> **Problem details**:
Nothing should differ between your answer and the records.

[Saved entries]
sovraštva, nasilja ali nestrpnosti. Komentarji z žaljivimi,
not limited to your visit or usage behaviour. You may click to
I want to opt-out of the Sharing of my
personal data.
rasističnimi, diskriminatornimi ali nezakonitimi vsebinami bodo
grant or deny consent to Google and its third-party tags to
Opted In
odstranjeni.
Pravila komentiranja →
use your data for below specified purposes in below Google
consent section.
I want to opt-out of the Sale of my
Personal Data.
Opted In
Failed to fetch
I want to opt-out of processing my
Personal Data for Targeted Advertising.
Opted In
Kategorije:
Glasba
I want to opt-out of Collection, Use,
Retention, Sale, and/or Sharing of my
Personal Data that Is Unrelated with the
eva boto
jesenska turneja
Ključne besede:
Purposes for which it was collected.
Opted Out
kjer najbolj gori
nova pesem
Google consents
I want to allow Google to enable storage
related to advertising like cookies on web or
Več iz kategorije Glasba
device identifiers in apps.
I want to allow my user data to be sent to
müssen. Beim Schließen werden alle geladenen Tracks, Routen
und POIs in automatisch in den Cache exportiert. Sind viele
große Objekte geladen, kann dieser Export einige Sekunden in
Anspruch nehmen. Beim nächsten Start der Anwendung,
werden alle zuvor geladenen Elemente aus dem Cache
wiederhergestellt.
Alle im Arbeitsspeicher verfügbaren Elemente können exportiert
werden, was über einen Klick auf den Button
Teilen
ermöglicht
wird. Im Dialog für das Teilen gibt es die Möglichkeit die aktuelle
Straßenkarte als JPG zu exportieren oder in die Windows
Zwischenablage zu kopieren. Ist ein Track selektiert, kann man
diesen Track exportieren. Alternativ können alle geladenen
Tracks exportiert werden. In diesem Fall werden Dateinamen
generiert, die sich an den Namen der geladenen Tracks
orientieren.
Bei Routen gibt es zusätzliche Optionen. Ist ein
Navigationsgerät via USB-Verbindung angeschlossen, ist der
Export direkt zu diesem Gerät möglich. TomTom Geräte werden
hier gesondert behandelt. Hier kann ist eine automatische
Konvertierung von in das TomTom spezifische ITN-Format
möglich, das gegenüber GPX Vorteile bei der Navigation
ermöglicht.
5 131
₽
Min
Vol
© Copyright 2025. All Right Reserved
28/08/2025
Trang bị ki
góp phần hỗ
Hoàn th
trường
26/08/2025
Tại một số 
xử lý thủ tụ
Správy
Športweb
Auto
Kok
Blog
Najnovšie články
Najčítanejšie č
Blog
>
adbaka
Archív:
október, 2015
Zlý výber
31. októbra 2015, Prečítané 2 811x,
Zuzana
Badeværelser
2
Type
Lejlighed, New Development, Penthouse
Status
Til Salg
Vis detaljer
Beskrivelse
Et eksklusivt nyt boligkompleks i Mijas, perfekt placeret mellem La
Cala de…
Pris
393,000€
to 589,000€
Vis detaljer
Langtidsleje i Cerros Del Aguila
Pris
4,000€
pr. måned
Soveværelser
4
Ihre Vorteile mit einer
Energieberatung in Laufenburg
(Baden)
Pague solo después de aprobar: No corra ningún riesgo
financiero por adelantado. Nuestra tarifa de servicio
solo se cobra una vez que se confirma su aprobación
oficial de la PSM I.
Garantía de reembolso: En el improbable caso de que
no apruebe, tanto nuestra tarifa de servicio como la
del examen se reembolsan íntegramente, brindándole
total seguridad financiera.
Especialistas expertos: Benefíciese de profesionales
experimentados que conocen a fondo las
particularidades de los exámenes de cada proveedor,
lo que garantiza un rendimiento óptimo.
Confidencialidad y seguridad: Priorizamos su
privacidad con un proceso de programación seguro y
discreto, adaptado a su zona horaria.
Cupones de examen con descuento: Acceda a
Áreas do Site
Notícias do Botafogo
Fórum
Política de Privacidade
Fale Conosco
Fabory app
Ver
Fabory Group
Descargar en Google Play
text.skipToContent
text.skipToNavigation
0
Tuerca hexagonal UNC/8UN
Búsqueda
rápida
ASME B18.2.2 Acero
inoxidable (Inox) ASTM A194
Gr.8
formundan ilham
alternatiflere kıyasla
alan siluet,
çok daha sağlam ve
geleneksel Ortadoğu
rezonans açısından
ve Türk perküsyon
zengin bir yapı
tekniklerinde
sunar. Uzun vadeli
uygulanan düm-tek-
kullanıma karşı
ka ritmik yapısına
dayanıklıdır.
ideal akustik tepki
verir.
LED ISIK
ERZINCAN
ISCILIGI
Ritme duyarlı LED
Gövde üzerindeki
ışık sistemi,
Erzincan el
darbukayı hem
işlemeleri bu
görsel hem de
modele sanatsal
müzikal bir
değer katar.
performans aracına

> **Response area**:
sovraštva, nasilja ali nestrpnosti. Komentarji z žaljivimi,
not limited to your visit or usage behaviour. You may click to
I want to opt-out of the Sharing of my
personal data.
rasističnimi, diskriminatornimi ali nezakonitimi vsebinami bodo
grant or deny consent to Google and its third-party tags to
Opted In
odstranjeni.
Pravila komentiranja →
use your data for below specified purposes in below Google
consent section.
I want to opt-out of the Sale of my
Personal Data.
Opted In
Failed to fetch
I want to opt-out of processing my
Personal Data for Targeted Advertising.
Opted In
Kategorije:
Glasba
I want to opt-out of Collection, Use,
Retention, Sale, and/or Sharing of my
Personal Data that Is Unrelated with the
eva boto
jesenska turneja
Ključne besede:
Purposes for which it was collected.
Opted Out
kjer najbolj gori
nova pesem
Google consents
I want to allow Google to enable storage
related to advertising like cookies on web or
Več iz kategorije Glasba
device identifiers in apps.
I want to allow my user data to be sent to
müssen. Beim Schließen werden alle geladenen Tracks, Routen
und POIs in automatisch in den Cache exportiert. Sind viele
große Objekte geladen, kann dieser Export einige Sekunden in
Anspruch nehmen. Beim nächsten Start der Anwendung,
werden alle zuvor geladenen Elemente aus dem Cache
wiederhergestellt.
Alle im Arbeitsspeicher verfügbaren Elemente können exportiert
werden, was über einen Klick auf den Button
Teilen
ermöglicht
wird. Im Dialog für das Teilen gibt es die Möglichkeit die aktuelle
Straßenkarte als JPG zu exportieren oder in die Windows
Zwischenablage zu kopieren. Ist ein Track selektiert, kann man
diesen Track exportieren. Alternativ können alle geladenen
Tracks exportiert werden. In diesem Fall werden Dateinamen
generiert, die sich an den Namen der geladenen Tracks
orientieren.
Bei Routen gibt es zusätzliche Optionen. Ist ein
Navigationsgerät via USB-Verbindung angeschlossen, ist der
Export direkt zu diesem Gerät möglich. TomTom Geräte werden
hier gesondert behandelt. Hier kann ist eine automatische
Konvertierung von in das TomTom spezifische ITN-Format
möglich, das gegenüber GPX Vorteile bei der Navigation
ermöglicht.
5 131
₽
Min
Vol
© Copyright 2025. All Right Reserved
28/08/2025
Trang bị ki
góp phần hỗ
Hoàn th
trường
26/08/2025
Tại một số 
xử lý thủ tụ
Správy
Športweb
Auto
Kok
Blog
Najnovšie články
Najčítanejšie č
Blog
>
adbaka
Archív:
október, 2015
Zlý výber
31. októbra 2015, Prečítané 2 811x,
Zuzana
Badeværelser
2
Type
Lejlighed, New Development, Penthouse
Status
Til Salg
Vis detaljer
Beskrivelse
Et eksklusivt nyt boligkompleks i Mijas, perfekt placeret mellem La
Cala de…
Pris
393,000€
to 589,000€
Vis detaljer
Langtidsleje i Cerros Del Aguila
Pris
4,000€
pr. måned
Soveværelser
4
Ihre Vorteile mit einer
Energieberatung in Laufenburg
(Baden)
Pague solo después de aprobar: No corra ningún riesgo
financiero por adelantado. Nuestra tarifa de servicio
solo se cobra una vez que se confirma su aprobación
oficial de la PSM I.
Garantía de reembolso: En el improbable caso de que
no apruebe, tanto nuestra tarifa de servicio como la
del examen se reembolsan íntegramente, brindándole
total seguridad financiera.
Especialistas expertos: Benefíciese de profesionales
experimentados que conocen a fondo las
particularidades de los exámenes de cada proveedor,
lo que garantiza un rendimiento óptimo.
Confidencialidad y seguridad: Priorizamos su
privacidad con un proceso de programación seguro y
discreto, adaptado a su zona horaria.
Cupones de examen con descuento: Acceda a
Áreas do Site
Notícias do Botafogo
Fórum
Política de Privacidade
Fale Conosco
Fabory app
Ver
Fabory Group
Descargar en Google Play
text.skipToContent
text.skipToNavigation
0
Tuerca hexagonal UNC/8UN
Búsqueda
rápida
ASME B18.2.2 Acero
inoxidable (Inox) ASTM A194
Gr.8
formundan ilham
alternatiflere kıyasla
alan siluet,
çok daha sağlam ve
geleneksel Ortadoğu
rezonans açısından
ve Türk perküsyon
zengin bir yapı
tekniklerinde
sunar. Uzun vadeli
uygulanan düm-tek-
kullanıma karşı
ka ritmik yapısına
dayanıklıdır.
ideal akustik tepki
verir.
LED ISIK
ERZINCAN
ISCILIGI
Ritme duyarlı LED
Gövde üzerindeki
ışık sistemi,
Erzincan el
darbukayı hem
işlemeleri bu
görsel hem de
modele sanatsal
müzikal bir
değer katar.
performans aracına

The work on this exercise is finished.